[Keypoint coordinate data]
----

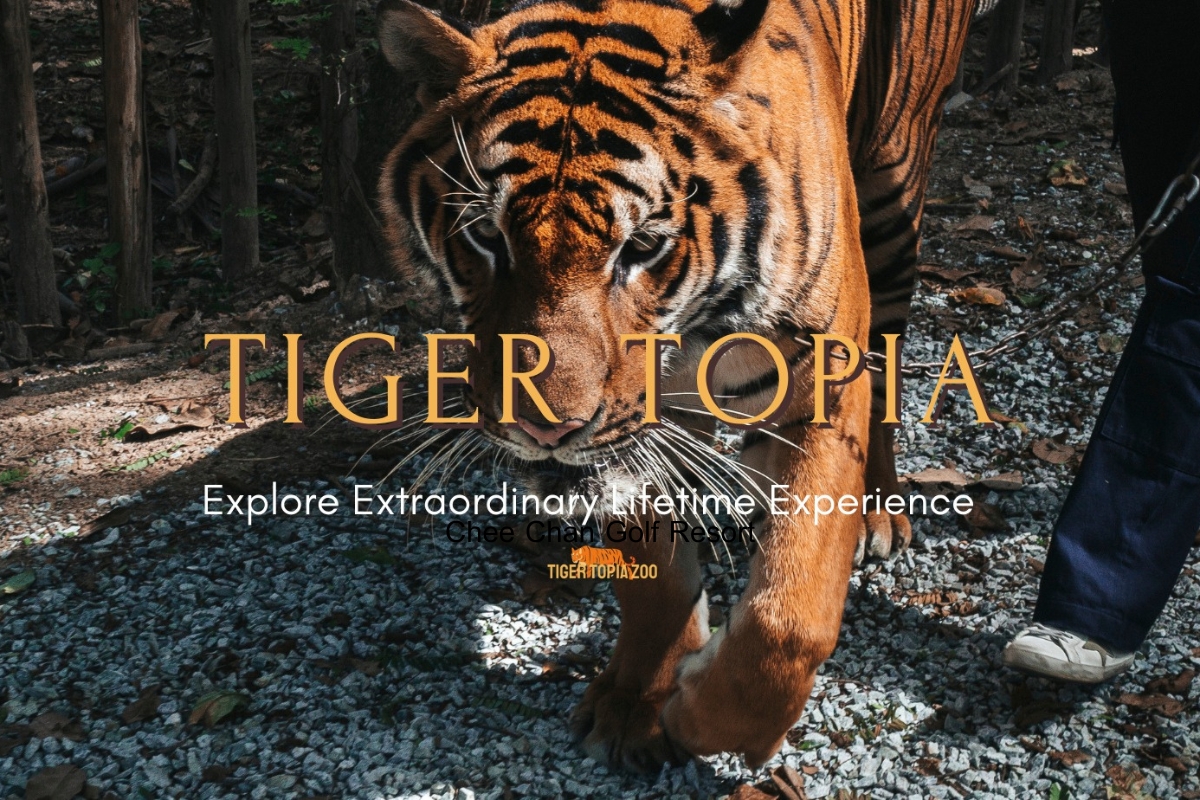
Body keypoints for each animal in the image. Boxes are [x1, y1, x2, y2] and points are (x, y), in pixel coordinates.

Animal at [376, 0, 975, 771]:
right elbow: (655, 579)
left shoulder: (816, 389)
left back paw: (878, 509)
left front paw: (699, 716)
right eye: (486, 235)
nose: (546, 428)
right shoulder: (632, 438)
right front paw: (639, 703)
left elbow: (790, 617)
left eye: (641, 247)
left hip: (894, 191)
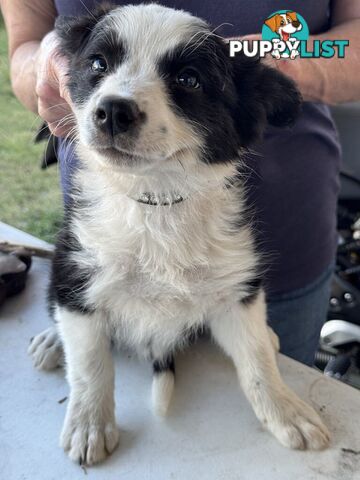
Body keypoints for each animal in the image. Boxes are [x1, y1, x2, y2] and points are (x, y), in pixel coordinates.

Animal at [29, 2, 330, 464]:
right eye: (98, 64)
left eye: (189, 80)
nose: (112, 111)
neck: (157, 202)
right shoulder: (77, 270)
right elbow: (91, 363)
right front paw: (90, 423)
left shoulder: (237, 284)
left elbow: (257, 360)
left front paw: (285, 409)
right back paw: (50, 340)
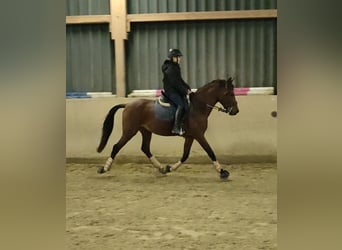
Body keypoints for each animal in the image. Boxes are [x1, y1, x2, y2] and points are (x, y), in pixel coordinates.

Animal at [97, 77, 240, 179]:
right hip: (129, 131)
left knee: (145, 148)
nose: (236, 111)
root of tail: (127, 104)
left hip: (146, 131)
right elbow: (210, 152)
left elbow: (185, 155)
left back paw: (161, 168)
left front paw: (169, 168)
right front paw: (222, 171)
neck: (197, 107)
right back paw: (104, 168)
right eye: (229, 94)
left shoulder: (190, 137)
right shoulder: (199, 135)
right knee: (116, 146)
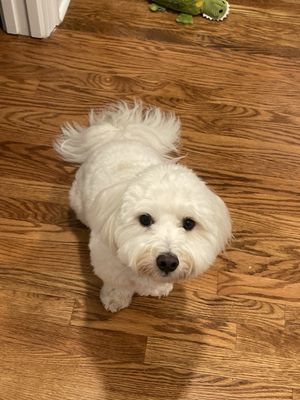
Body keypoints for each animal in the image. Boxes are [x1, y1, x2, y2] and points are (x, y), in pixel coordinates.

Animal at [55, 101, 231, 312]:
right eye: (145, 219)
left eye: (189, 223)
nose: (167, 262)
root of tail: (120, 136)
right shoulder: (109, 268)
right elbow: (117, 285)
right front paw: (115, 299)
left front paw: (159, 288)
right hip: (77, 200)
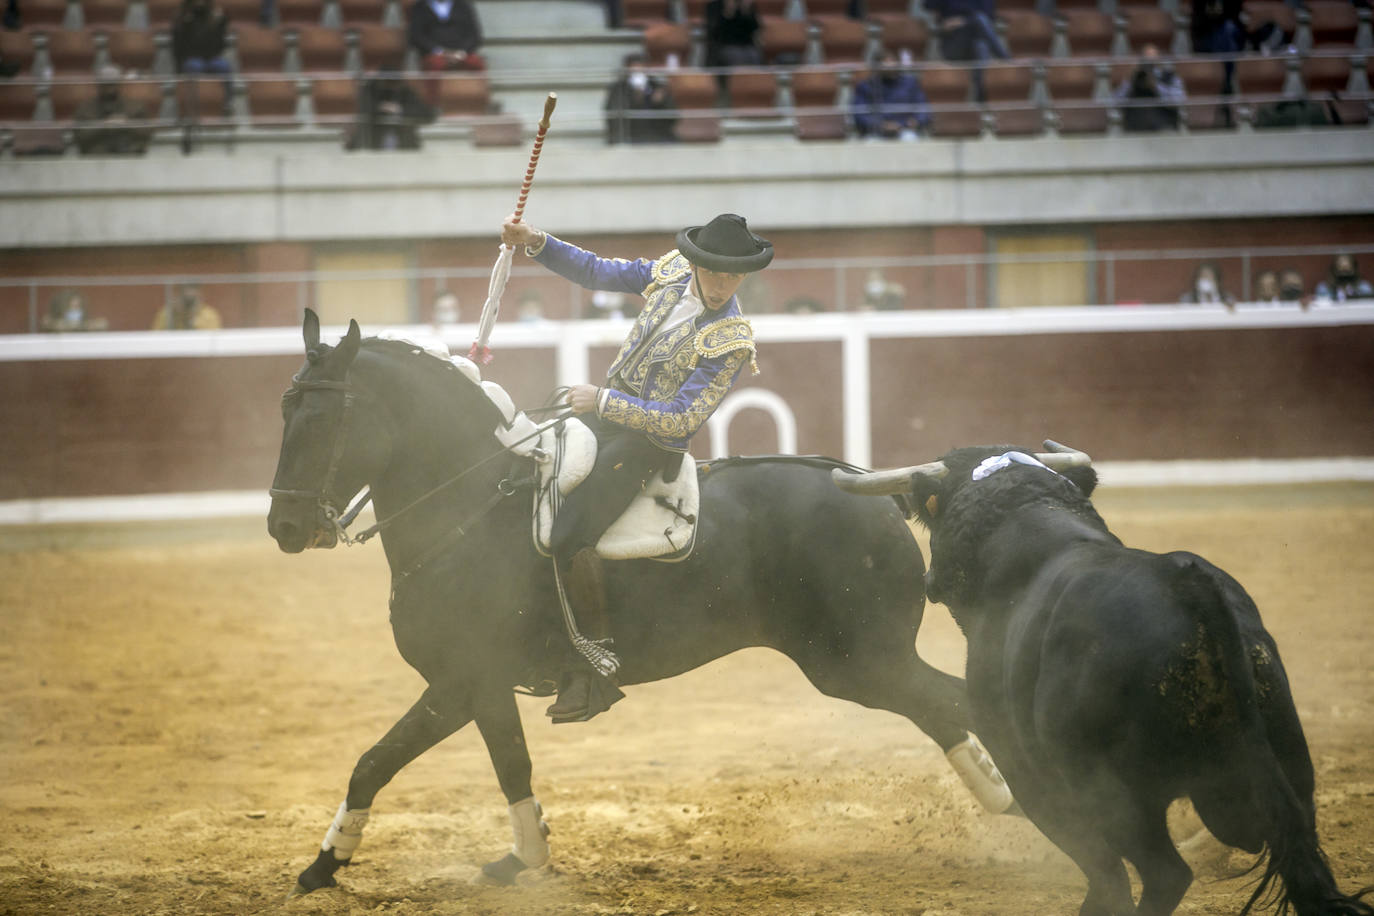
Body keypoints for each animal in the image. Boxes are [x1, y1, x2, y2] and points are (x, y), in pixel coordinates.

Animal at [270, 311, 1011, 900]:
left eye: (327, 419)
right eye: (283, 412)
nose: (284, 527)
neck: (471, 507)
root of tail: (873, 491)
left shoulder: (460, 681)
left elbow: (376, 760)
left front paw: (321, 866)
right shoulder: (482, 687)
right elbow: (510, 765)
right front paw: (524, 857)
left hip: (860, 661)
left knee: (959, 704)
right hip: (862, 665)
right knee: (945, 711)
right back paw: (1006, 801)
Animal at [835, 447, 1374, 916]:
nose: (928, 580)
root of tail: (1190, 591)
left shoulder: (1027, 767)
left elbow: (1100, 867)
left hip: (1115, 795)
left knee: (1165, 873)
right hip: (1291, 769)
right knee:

----

→ **Assignment**
Of the lines above, show those in which "front" appears.

→ **Answer below**
left front paw: (699, 716)
right front paw: (639, 703)
right front paw: (90, 423)
left front paw: (285, 409)
left front paw: (169, 168)
right front paw: (222, 171)
right front paw: (115, 299)
left front paw: (159, 288)
left front paw: (321, 866)
right front paw: (524, 857)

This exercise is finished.